Brief.
All of the entries need to be copied character for character.

Input records.
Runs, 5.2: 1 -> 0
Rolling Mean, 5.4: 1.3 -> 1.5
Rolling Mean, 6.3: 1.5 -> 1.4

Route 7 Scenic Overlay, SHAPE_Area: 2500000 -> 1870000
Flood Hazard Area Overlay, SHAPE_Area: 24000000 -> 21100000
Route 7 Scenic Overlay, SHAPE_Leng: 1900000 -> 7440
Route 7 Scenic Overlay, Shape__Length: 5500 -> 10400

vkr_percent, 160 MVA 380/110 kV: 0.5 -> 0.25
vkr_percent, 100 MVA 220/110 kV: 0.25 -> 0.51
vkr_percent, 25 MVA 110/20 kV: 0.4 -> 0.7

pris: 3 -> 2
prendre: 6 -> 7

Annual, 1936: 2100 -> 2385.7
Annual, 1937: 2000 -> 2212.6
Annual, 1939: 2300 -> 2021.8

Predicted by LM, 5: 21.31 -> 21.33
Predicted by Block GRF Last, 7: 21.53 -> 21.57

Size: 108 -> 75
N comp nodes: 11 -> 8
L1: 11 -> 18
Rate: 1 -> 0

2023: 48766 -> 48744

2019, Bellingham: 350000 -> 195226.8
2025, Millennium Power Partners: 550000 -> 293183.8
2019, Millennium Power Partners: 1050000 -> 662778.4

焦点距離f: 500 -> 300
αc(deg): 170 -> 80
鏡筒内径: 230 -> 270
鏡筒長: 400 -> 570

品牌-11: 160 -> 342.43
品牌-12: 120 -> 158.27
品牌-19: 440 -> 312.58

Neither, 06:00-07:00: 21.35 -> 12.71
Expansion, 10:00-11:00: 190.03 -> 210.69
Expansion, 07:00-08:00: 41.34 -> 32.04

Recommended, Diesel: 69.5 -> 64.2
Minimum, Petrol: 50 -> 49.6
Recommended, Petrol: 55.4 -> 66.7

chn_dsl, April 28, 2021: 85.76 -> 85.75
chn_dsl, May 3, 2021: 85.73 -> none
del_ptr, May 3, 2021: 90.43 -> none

Answer to this problem.
Runs, 5.2: 1 -> 0
Rolling Mean, 5.4: 1.3 -> 1.5
Rolling Mean, 6.3: 1.5 -> 1.4

Route 7 Scenic Overlay, SHAPE_Area: 2500000 -> 1870000
Flood Hazard Area Overlay, SHAPE_Area: 24000000 -> 21100000
Route 7 Scenic Overlay, SHAPE_Leng: 1900000 -> 7440
Route 7 Scenic Overlay, Shape__Length: 5500 -> 10400

vkr_percent, 160 MVA 380/110 kV: 0.5 -> 0.25
vkr_percent, 100 MVA 220/110 kV: 0.25 -> 0.51
vkr_percent, 25 MVA 110/20 kV: 0.4 -> 0.7

pris: 3 -> 2
prendre: 6 -> 7

Annual, 1936: 2100 -> 2385.7
Annual, 1937: 2000 -> 2212.6
Annual, 1939: 2300 -> 2021.8

Predicted by LM, 5: 21.31 -> 21.33
Predicted by Block GRF Last, 7: 21.53 -> 21.57

Size: 108 -> 75
N comp nodes: 11 -> 8
L1: 11 -> 18
Rate: 1 -> 0

2023: 48766 -> 48744

2019, Bellingham: 350000 -> 195226.8
2025, Millennium Power Partners: 550000 -> 293183.8
2019, Millennium Power Partners: 1050000 -> 662778.4

焦点距離f: 500 -> 300
αc(deg): 170 -> 80
鏡筒内径: 230 -> 270
鏡筒長: 400 -> 570

品牌-11: 160 -> 342.43
品牌-12: 120 -> 158.27
品牌-19: 440 -> 312.58

Neither, 06:00-07:00: 21.35 -> 12.71
Expansion, 10:00-11:00: 190.03 -> 210.69
Expansion, 07:00-08:00: 41.34 -> 32.04

Recommended, Diesel: 69.5 -> 64.2
Minimum, Petrol: 50 -> 49.6
Recommended, Petrol: 55.4 -> 66.7

chn_dsl, April 28, 2021: 85.76 -> 85.75
chn_dsl, May 3, 2021: 85.73 -> none
del_ptr, May 3, 2021: 90.43 -> none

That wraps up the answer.